Democrats have attributed the city’s governance problems to a legitimacy shortfall in the absence of democratic elections. But Cullen disagreed, arguing the British colonial government was regarded as legitimate without a democratic process.
He quoted Professor Joseph Weiler of New York University, who has suggested there are two kinds of legitimacy – process democracy generated from a democratic election, and result legitimacy derived from a government’s performance.
“The high legitimacy in British Hong Kong was because they did very well in performance,” Cullen said.
The current administration, despite not being popularly elected, could still win the same legitimacy through hard work, he said.
Loh and Cullen argued that for Hong Kong to write its own story free from colonial burden, it would have to accept China and the city’s role in the country. Only by doing so could the narrative in Hong Kong shift from one of “resisting” Beijing to advancement for the betterment of all.
The city was a natural centre for the world to understand China and should serve as a translator and decoder for foreigners interested in the country, they said.

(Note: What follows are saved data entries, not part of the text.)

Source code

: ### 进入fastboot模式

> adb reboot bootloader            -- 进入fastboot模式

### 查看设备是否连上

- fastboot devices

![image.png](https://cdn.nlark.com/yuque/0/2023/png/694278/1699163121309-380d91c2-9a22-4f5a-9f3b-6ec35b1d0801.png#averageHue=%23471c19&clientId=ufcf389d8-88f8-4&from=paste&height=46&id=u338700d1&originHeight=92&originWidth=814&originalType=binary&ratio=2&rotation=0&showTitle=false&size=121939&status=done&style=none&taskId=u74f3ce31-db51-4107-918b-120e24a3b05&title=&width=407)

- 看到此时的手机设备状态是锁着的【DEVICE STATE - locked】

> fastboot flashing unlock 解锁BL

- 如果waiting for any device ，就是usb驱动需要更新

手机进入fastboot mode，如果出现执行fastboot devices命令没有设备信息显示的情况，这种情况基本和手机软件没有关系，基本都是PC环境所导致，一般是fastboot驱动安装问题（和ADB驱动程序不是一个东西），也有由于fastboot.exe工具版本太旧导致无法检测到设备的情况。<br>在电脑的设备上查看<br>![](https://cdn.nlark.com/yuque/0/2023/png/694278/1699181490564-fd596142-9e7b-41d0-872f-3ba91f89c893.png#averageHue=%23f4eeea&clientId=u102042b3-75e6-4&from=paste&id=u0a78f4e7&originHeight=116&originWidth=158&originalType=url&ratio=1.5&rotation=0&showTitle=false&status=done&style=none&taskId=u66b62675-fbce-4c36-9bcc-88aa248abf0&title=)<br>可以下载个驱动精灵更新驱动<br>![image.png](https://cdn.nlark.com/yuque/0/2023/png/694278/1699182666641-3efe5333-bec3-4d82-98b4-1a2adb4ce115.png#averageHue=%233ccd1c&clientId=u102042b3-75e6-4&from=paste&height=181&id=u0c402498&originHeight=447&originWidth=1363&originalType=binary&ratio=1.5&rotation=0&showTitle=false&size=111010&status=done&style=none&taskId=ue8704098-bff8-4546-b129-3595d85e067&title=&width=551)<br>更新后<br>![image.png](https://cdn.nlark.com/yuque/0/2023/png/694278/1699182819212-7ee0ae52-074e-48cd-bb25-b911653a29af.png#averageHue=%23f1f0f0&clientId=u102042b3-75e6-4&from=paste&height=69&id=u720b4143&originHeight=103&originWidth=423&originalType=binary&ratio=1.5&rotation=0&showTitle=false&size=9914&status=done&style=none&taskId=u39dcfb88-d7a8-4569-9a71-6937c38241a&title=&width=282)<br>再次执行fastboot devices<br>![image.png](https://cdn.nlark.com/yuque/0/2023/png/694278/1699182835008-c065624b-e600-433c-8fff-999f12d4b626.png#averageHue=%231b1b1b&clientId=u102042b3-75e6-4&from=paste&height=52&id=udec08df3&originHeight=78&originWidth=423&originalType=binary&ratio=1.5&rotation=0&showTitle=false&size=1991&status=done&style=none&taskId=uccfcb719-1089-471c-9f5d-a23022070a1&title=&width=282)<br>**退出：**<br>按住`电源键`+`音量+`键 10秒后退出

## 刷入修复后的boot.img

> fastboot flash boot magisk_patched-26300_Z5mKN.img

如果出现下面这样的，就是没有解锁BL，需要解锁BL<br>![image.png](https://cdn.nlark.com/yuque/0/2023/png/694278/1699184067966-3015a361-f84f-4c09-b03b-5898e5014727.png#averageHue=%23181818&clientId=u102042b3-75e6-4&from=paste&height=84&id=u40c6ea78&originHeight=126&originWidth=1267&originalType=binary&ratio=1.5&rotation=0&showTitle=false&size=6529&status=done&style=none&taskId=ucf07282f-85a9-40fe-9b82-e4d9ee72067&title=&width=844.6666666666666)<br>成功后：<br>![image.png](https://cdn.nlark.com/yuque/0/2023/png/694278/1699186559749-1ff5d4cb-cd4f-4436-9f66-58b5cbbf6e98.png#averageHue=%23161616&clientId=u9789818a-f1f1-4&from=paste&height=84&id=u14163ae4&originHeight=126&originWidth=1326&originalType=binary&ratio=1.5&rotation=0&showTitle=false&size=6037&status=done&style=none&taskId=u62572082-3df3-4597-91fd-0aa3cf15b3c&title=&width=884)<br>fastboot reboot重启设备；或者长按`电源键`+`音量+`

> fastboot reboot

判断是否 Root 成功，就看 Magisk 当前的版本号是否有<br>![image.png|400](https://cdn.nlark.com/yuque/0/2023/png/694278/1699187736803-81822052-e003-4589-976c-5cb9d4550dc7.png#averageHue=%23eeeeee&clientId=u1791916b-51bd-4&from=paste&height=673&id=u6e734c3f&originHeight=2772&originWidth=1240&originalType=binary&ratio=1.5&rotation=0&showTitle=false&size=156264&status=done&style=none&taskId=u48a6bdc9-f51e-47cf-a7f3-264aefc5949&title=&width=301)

However, Hong Kong was resisting that role because of the anxiety many still held about the nation.
“You do not have to adopt [China’s] views, but it would help enormously if you could see how they see things, by standing in somebody else’s shoes,” Cullen said.
Loh believed history, heritage, arts and culture on the mainland could bring the two sides closer. While China’s “stiff” politics were often a turn-off, these softer aspects of the country were “attractive”.
The pair emphasised the importance of understanding instead of confrontation. But Loh said she had no regrets about joining the governing team of former leader Leung Chun-ying, who was accused of doing the opposite with a more hardline approach towards democracy campaigners.
Leung was leading the city during the Occupy protests, and some critics have attributed growing pro-independence sentiment to his policies. More recently he has led a chorus of criticism against these separatists.
Asked if Leung’s recent remarks had been counterproductive, Loh said: “Leung is Leung ... We are talking about a much bigger issue here, and in the longer term these things don’t matter that much.”